>> BEGIN DATASET EXTRACT

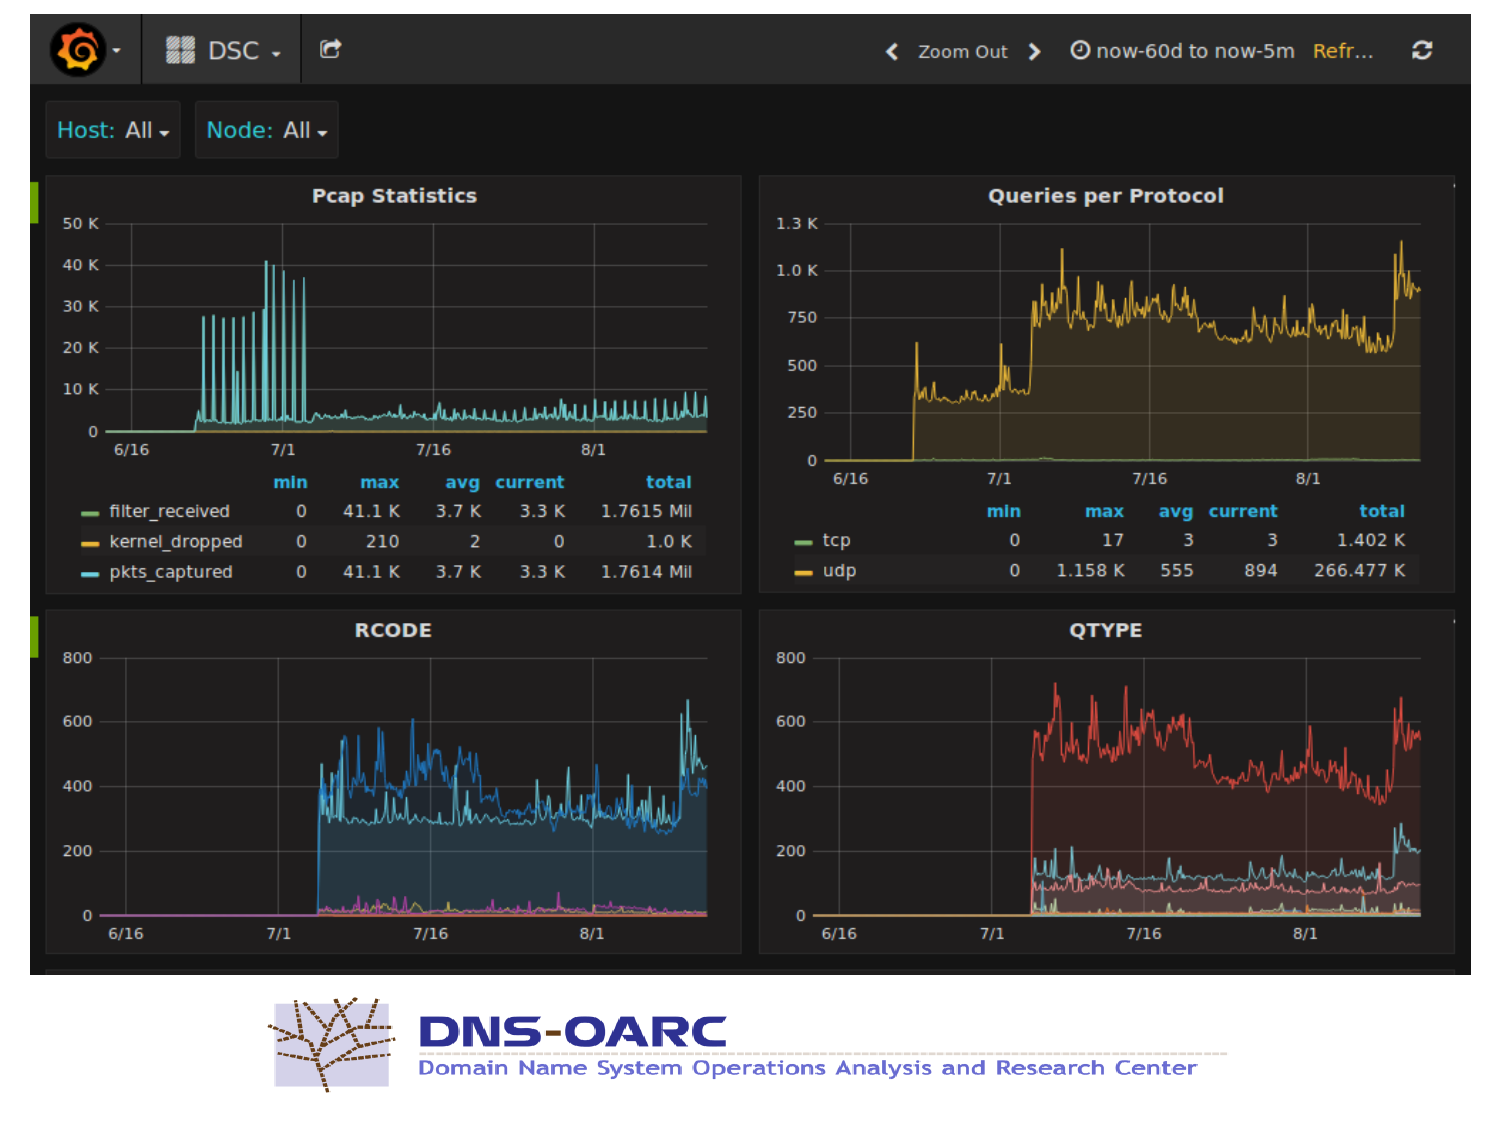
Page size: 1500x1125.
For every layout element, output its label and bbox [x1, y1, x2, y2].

picture [214, 991, 1259, 1099]
picture [30, 14, 1471, 976]
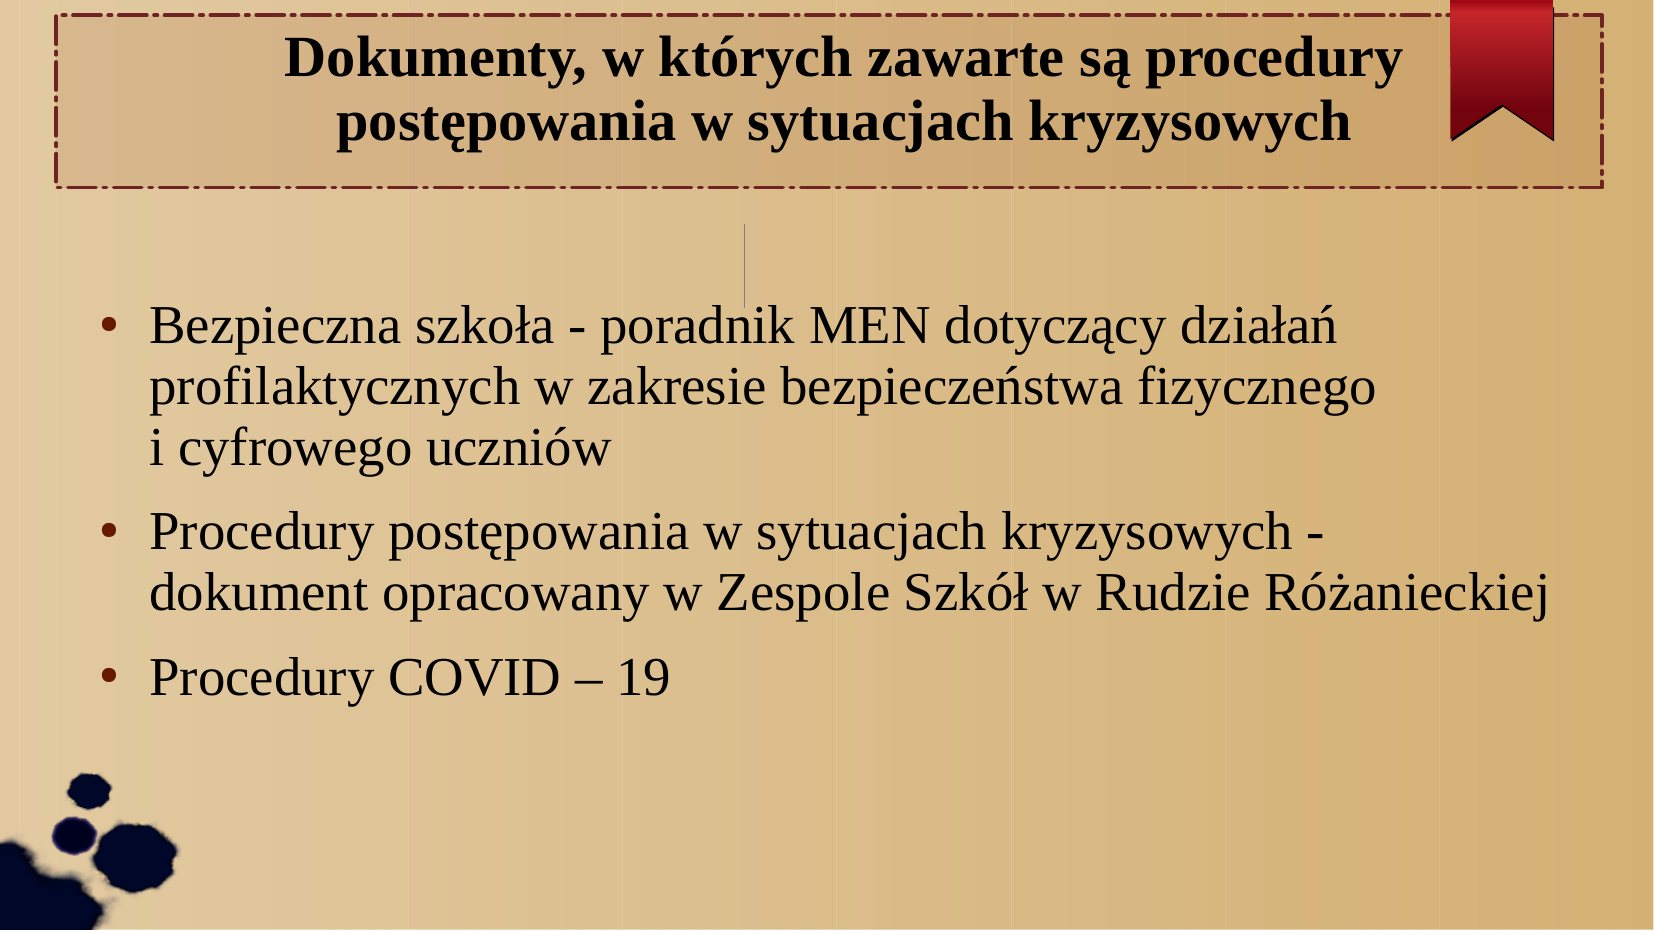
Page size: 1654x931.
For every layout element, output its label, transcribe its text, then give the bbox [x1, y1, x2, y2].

title Dokumenty, w których zawarte są procedury postępowania w sytuacjach kryzysowych [153, 0, 1536, 178]
list Bezpieczna szkoła - poradnik MEN dotyczący działań profilaktycznych w zakresie bezpieczeństwa fizycznego i cyfrowego uczniów Procedury postępowania w sytuacjach kryzysowych - dokument opracowany w Zespole Szkół w Rudzie Różanieckiej Procedury COVID – 19 [82, 295, 1571, 764]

>> END DATASET EXTRACT

→ **SHORT PROBLEM**:
Edit the listing above by replacing "bbox" with "bounding box" everywhere, leaving all else unchanged. Omit the pictures from your answer.

→ **COMPLETED TASK**:
Page size: 1500x1125.
For every layout element, output its label and bounding box [x1, y1, x2, y2].

picture [214, 991, 1259, 1099]
picture [30, 14, 1471, 976]
Page size: 1654x931.
For every layout element, output its label, transcribe its text, then give the bounding box [x1, y1, x2, y2].

title Dokumenty, w których zawarte są procedury postępowania w sytuacjach kryzysowych [153, 0, 1536, 178]
list Bezpieczna szkoła - poradnik MEN dotyczący działań profilaktycznych w zakresie bezpieczeństwa fizycznego i cyfrowego uczniów Procedury postępowania w sytuacjach kryzysowych - dokument opracowany w Zespole Szkół w Rudzie Różanieckiej Procedury COVID – 19 [82, 295, 1571, 764]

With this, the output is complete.